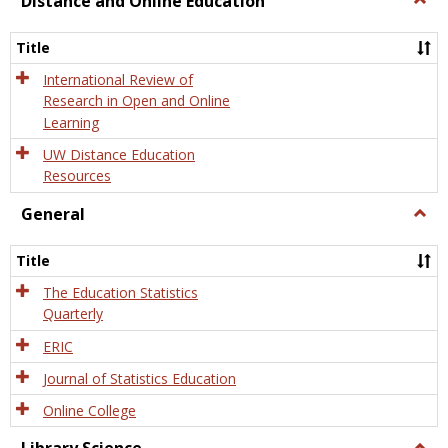
Distance and Online Education
Dista
and
Title
Onlin
Educa
International Review of
Research in Open and Online
Learning
UW Distance Education
Resources
General
Togg
Gener
Title
The Education Statistics
Quarterly
ERIC
Journal of Statistics Education
Online College
Togg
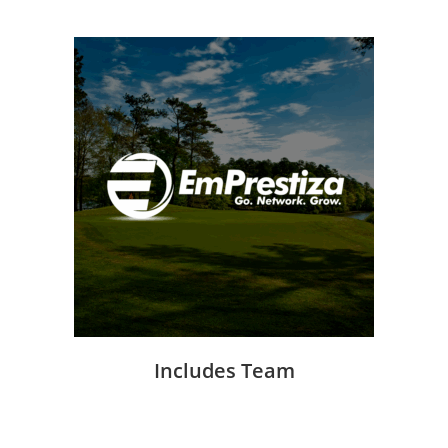
Includes Team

--

Exercise details
What is needed is an exact copy of every line from the one with "Journal of Statistics Education" to the end of the listing above, with the pictures left out.

Solution
Journal of Statistics Education
Online College
Togg
Includes Team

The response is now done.